**SOURCE MATERIAL:**
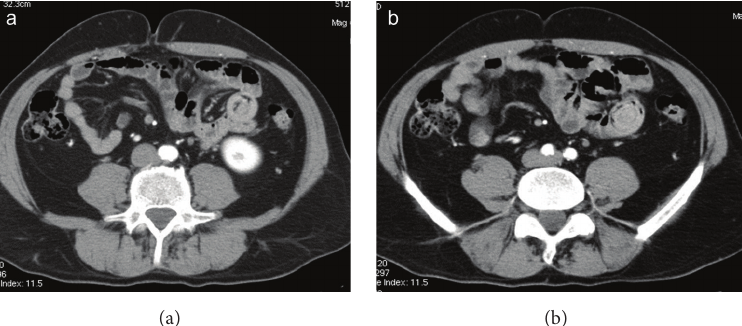
Figure 6: Enteroenteric (ileoileal) transient intussusception in a traumatized patient. Axial CT images oriented perpendicular to the longitudinal plane of the intussusception demonstrate the typical multilayered appearance of small bowel intussusception. Heterogeneous “target”masswiththeintussuscipiens,intussusceptum,andvesselswithintheinvaginatedmesentericfat.Nosignsofsignificativeobstruction, only mild stasis in the small bowel.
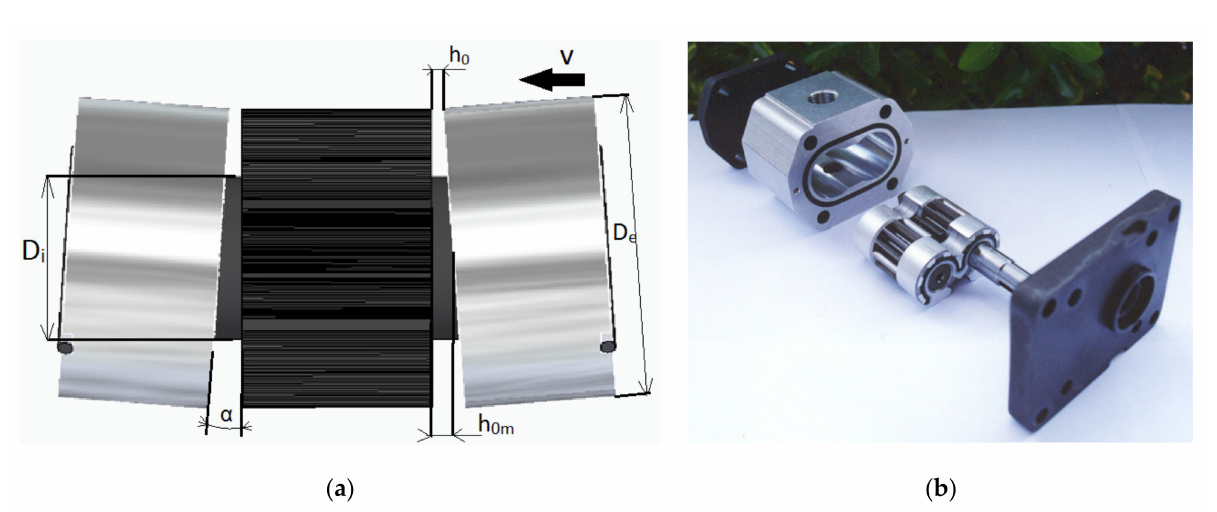
Figure 7. ( a ) Significant dimensions; ( b ) gear pump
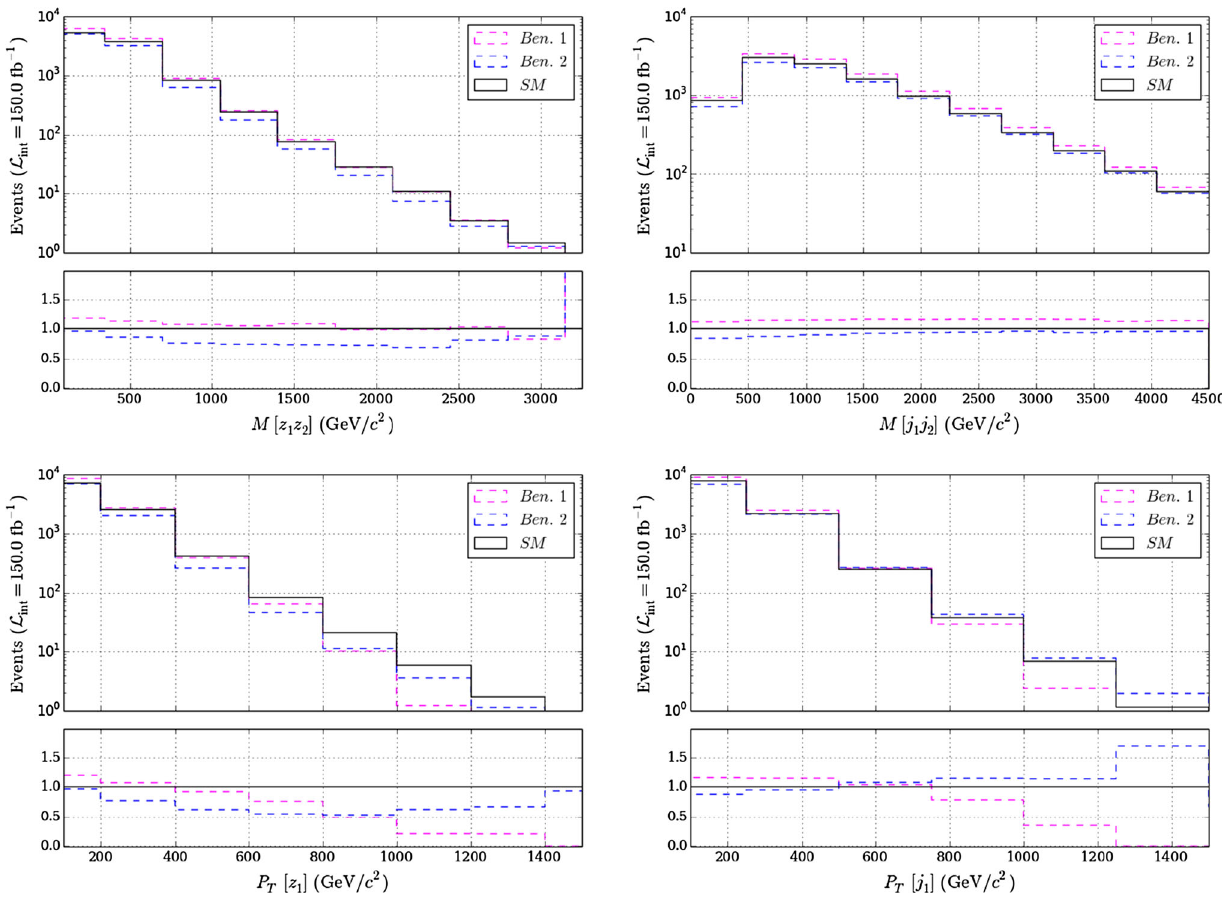
Fig. 6 Bosonic benchmarks B1 and B2. The “local” effects on individ- ualobservablesandbinsareverydifferentfromtheglobalenhancement or decrease of the cross section. The observables related with transverse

**EXERCISE DESCRIPTION:**
A word-for-word retyping of the material above is expected, without pictures.

**SOLUTION FOR THIS PROBLEM:**
Figure 6: Enteroenteric (ileoileal) transient intussusception in a traumatized patient. Axial CT images oriented perpendicular to the longitudinal plane of the intussusception demonstrate the typical multilayered appearance of small bowel intussusception. Heterogeneous “target”masswiththeintussuscipiens,intussusceptum,andvesselswithintheinvaginatedmesentericfat.Nosignsofsignificativeobstruction, only mild stasis in the small bowel.
Figure 7. ( a ) Significant dimensions; ( b ) gear pump
Fig. 6 Bosonic benchmarks B1 and B2. The “local” effects on individ- ualobservablesandbinsareverydifferentfromtheglobalenhancement or decrease of the cross section. The observables related with transverse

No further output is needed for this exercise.